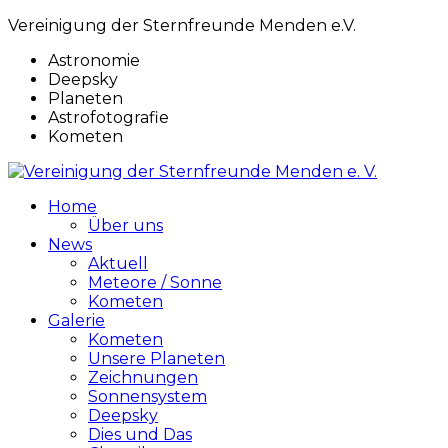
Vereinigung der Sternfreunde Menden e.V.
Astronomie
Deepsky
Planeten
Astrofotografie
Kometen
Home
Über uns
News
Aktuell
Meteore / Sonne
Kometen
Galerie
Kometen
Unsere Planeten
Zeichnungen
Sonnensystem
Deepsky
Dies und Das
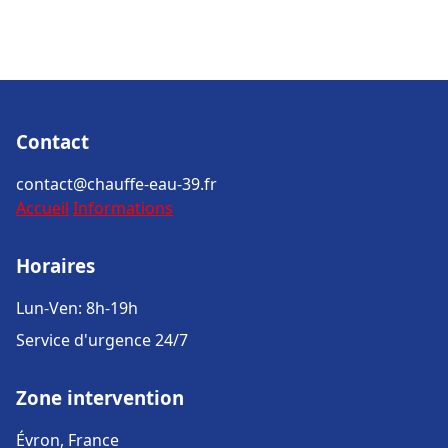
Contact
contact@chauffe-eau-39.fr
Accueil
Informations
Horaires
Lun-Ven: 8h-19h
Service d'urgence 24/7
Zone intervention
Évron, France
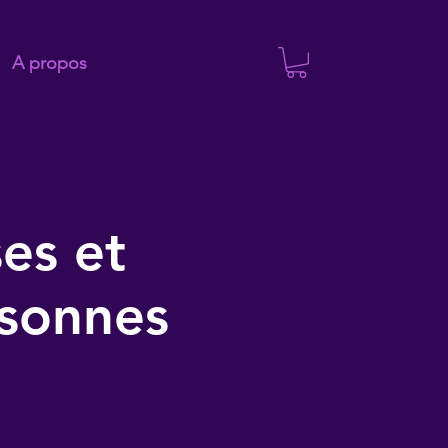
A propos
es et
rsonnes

---

▶ _PROBLEM STATEMENT_: Reproduce the entries above exactly, though not their pictures.

▶ _EXERCISE ANSWER_:
Vereinigung der Sternfreunde Menden e.V.
Astronomie
Deepsky
Planeten
Astrofotografie
Kometen
Home
Über uns
News
Aktuell
Meteore / Sonne
Kometen
Galerie
Kometen
Unsere Planeten
Zeichnungen
Sonnensystem
Deepsky
Dies und Das
Contact
contact@chauffe-eau-39.fr
Accueil
Informations
Horaires
Lun-Ven: 8h-19h
Service d'urgence 24/7
Zone intervention
Évron, France
A propos
es et
rsonnes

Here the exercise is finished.